Let’s face it. Toddlers are a TON of fun but they can be exhausting! They are constantly on the move, exploring, learning, processing new information and testing limits! Don’t feel bad if your little munchkin seems to be pushing the boundaries harder and harder everyday. This is what they are designed to do! It’s how they learn the rules and expectations – what’s appropriate and what’s not acceptable. Many families see this behaviour impact bedtime. Their 2.5 year old wants MORE and one last book is just never enough. One more sip of water, one more snack, one more song, one more hug, one more trip to the bathroom, etc. Has your bedtime routine escalated into a non-stop routine of “the asks” where “just one more” never actually really one more? Don’t worry. This is normal toddler behaviour.
There are ways to get back to a simple but loving bedtime routine for these demanding and persuasive little monkeys. Here are my tips to help keep bedtime under control so that it doesnt feel like a never-ending battle.
1) Make a Bedtime Routine Chart: This can be as simple or fancy as you like. On cardboard/poster board write out 5 basic bedtime activities that take place. You may decide to include visuals. This can be cut out images/pictures or just basic stick drawings. This might help your non-reader understand the sequence. Go over the chart with your toddler each night before bedtime so they are clear on the expectations around bedtime. As you are going through the routine, refer back to the chart to show your child what they have accomplished! Go through the chart together so that your child feels as though he has some responsibility in completing the routine.
Snack/water + Brush Teeth
Cuddles + Bed Lights Out
2) Offer “Last Call”: If you know what your child typically asks for around bedtime, give them a chance to do these things one last time before bed. Make it clear that this is their last chance. “Ok, this is the last chance before sleep time to have a drink of water” or ” Let’s try going to the bathroom one last time before bed” or “Here is one last huge bear hug before sleep time.” Give your child the opportunity to have these things, but make it clear that these activities will not just go on and on.
3) Give your child some choice: We want our little children to feel independent and empowered, but if their choices are too open-ended they may end up feeling out of control. Offer your child some choices but keep the options limited so that they can happily and easily make a decision without getting overwhelmed. ” Here are 2 pairs of pajamas. Which ones are you going to choose tonight? The tiger ones or the car ones?” or ” We only have time to read 3 books tonight but you can choose any 3 books you like from this pile!” Young children love to feel as though they were a part of the decision making and this is a nice way to provide choices but still keeps things within managable boundaries.

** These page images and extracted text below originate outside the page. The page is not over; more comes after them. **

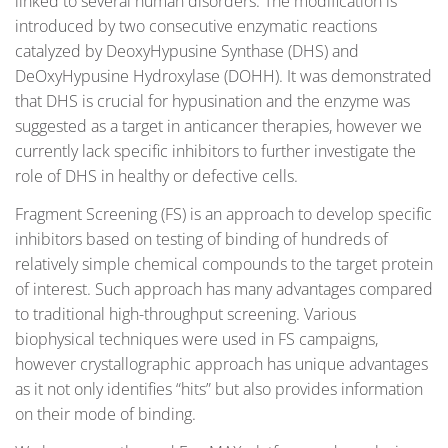
linked to several human disorders. The modification is
introduced by two consecutive enzymatic reactions
catalyzed by DeoxyHypusine Synthase (DHS) and
DeOxyHypusine Hydroxylase (DOHH). It was demonstrated
that DHS is crucial for hypusination and the enzyme was
suggested as a target in anticancer therapies, however we
currently lack specific inhibitors to further investigate the
role of DHS in healthy or defective cells.
Fragment Screening (FS) is an approach to develop specific
inhibitors based on testing of binding of hundreds of
relatively simple chemical compounds to the target protein
of interest. Such approach has many advantages compared
to traditional high-throughput screening. Various
biophysical techniques were used in FS campaigns,
however crystallographic approach has unique advantages
as it not only identifies “hits” but also provides information
on their mode of binding.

4) Communicate: Whenever you are making changes to sleep or are trying to implement some new bedtime rules, make sure you talk to your child about the changes or what it is you expect from him/her at bedtime. Even if they are not very verbal, they can understand quite a lot, and communicating with them is much more effective then just changing something and having them feel alarmed and therefore frustrated. Often, if the rules or expectations have been explained using simple language before hand, the child is much more willing to cooperate because they do not feel surprised but rather they have had time to process the new rule/change. “Tonight, bedtime is going to be a little bit different. We are only going to have 1 snack before bed and when we are finished we will brush our teeth and then get into bed for a cozy story”
5) Consistency: A lot of sleep work comes back to being consistent and this is so very true when it comes to dealing with toddlers who can be extremely determined. Decide on your limits, what the bedtime routine will clearly look like, and stick to your guns! Toddlerhood is a time to explore and test boundaries and when we are inconsistent (we say no, but then after tantrum our no turns into a yes) our little smarty pant picks up on this inconsistency rather quickly and remembers this for next time. However, if we can be firm and teach our child that when Mommy or Daddy says no that that is what they mean, our children feel more secure and less frustrated because they begin to learn exactly what to expect and thrive off this sense of predictibilty and stability.